An older blog post, though still largely relevant in Elasticsearch 6.x, which further explains this architecture: "Hot-Warm" Architecture in Elasticsearch 5.x
I guess, specifically, this feels like possibly the wrong way to fix a performance limitation/regression in the Elasticsearch storage backend. If given time-bounding on the query, it will "automatically" optimize which indexes need to be scanned instead of walking the entire available data-set of spans.
This is all new to me I will have to experiment and do some reading. But it seems we could have one archive index (as perhaps an alias). This alias would point to one write index (archive-3) and several read indices (archive-1, archive-2). The write index would be rolled over (based on conditions - shards, time?) and put to read indices. I am not sure if the rolled over index can be automatically assigned to another alias.
After playing with rollover API here is my proposal how we could go forward and use it for archive index. If it works well we could start experimenting and use it for the main indices.
First a brief explanation of rollover API:
name-%counter or name-%date-%counterGreat news is that ES >= 6.4.4 supports is_write_index (https://www.elastic.co/guide/en/elasticsearch/reference/6.4/indices-aliases.html#aliases-write-index, https://www.elastic.co/guide/en/elasticsearch/reference/master/indices-rollover-index.html#indices-rollover-is-write-index) which allows to use an alias for writes with multiple indices. The write index in the alias has is_write_index:true. With rollover the old index stays in alias as read only. This simplifies readers and external tolling - adding the old index to separate read alias.
My proposal is to allow use two archive indices - one for writes and one for reads. By default the read index would be the same as write. This satifies a simple deployments with no extra configuration and the more complex deployments would have to create the archive aliases (or single if ES6 is used) before deploying and use cronjob with rollover.
cc @jaegertracing/elasticsearch any feedback is welcome.
The last thing we have to figure out is how to call rollover. We could use curator with a cronjob.
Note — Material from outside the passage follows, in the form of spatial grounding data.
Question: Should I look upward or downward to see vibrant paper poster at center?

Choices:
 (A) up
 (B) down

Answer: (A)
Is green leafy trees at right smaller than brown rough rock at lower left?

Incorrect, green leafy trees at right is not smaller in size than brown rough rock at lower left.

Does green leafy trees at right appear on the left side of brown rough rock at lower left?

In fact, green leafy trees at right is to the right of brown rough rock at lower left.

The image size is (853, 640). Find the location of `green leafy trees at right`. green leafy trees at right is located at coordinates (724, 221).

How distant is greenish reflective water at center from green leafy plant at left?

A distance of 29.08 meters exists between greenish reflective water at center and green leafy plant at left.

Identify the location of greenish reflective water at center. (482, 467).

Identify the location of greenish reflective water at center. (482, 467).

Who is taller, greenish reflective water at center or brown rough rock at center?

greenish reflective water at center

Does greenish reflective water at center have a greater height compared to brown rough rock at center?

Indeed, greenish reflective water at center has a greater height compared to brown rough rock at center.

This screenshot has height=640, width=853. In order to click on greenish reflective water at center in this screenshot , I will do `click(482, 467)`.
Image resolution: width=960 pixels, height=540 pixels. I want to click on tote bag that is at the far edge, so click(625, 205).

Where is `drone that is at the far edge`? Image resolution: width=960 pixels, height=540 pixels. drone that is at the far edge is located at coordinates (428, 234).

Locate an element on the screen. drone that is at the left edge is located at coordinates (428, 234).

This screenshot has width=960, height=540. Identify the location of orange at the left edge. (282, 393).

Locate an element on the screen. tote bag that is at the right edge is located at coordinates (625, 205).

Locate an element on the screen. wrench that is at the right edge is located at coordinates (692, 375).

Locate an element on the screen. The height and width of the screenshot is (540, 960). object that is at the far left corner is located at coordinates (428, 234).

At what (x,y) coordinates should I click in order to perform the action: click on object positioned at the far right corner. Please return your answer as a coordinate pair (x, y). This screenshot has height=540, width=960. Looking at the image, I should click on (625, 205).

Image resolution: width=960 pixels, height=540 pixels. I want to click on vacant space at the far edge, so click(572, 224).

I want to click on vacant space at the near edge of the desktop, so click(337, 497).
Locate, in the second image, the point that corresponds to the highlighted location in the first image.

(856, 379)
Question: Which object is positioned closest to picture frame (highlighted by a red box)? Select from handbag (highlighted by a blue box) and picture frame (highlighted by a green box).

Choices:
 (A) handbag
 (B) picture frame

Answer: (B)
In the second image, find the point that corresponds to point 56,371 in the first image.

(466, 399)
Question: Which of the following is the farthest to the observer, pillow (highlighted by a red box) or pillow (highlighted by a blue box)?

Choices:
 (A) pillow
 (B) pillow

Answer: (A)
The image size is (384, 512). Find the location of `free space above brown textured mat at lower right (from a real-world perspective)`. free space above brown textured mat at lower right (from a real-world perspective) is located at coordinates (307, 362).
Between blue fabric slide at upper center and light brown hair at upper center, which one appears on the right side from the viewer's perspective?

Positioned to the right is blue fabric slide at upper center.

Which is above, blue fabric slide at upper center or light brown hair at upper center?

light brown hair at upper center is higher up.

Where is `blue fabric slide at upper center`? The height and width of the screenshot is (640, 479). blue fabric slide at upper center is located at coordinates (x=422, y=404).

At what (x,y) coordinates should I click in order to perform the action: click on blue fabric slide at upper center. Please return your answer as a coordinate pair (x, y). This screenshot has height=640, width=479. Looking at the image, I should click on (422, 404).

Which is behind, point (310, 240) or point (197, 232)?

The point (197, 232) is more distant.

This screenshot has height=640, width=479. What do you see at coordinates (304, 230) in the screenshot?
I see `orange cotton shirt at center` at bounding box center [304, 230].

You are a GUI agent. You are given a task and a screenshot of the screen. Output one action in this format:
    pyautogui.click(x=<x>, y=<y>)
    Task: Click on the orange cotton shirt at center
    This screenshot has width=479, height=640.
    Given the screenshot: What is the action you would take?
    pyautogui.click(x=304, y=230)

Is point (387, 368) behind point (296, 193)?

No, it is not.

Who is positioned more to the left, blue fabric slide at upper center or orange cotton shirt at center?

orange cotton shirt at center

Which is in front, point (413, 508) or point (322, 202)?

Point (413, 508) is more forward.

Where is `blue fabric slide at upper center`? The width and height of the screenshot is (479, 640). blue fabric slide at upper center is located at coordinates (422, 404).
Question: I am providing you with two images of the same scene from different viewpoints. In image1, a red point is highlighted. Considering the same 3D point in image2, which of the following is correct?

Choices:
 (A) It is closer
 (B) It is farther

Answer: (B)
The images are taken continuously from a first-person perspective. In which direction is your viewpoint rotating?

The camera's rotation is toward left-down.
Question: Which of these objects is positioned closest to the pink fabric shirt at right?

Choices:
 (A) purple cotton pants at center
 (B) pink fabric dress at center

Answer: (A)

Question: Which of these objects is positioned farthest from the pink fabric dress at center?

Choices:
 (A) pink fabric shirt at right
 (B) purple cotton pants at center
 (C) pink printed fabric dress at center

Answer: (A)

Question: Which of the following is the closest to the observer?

The culrator would call rollover, parse the response and put the old index (if ES5) to read alias (I am not sure if rollover operation in curator returns an object with index info).
{"old_index":"jaeger-span-archive-000001","new_index":"jaeger-span-archive-000002","rolled_over":true,"dry_run":false,"acknowledged":true,"shards_acknowledged":true,"conditions":{"[max_age: 1s]":true,"[max_docs: 1]":false}}
I am linking an issue regarding automatic rollover API https://github.com/elastic/elasticsearch/issues/26092.
NB: are you only thinking of using this for archives? It seems useful for the main storage as well, since we're currently issuing queries over multiple indices, rather than a single alias, which would simplify the code & configuration.
My plan is to start with the archive index and then add option for the main storage.
that's fair, although in Cassandra there is no difference between main/archive storage implementations, just a configuration, so you would still need to make changes to the ES storage impl - are you thinking a fork or a feature flag?
A good question, I think a feature flag there will be a lot of similarities. Only get index names functions should by different maybe we could resolve that function in the constructor.
My main blocker here is how to get old index name after rollover and put it into the read alias. I will have to play with the curator.
@pavolloffay Would archiving traces only be supported with ES >= 6.4.4?
No, it will be supported for > 5.x. 6.4.4 just would leverage the is_write_index to have one alias for writes and reads.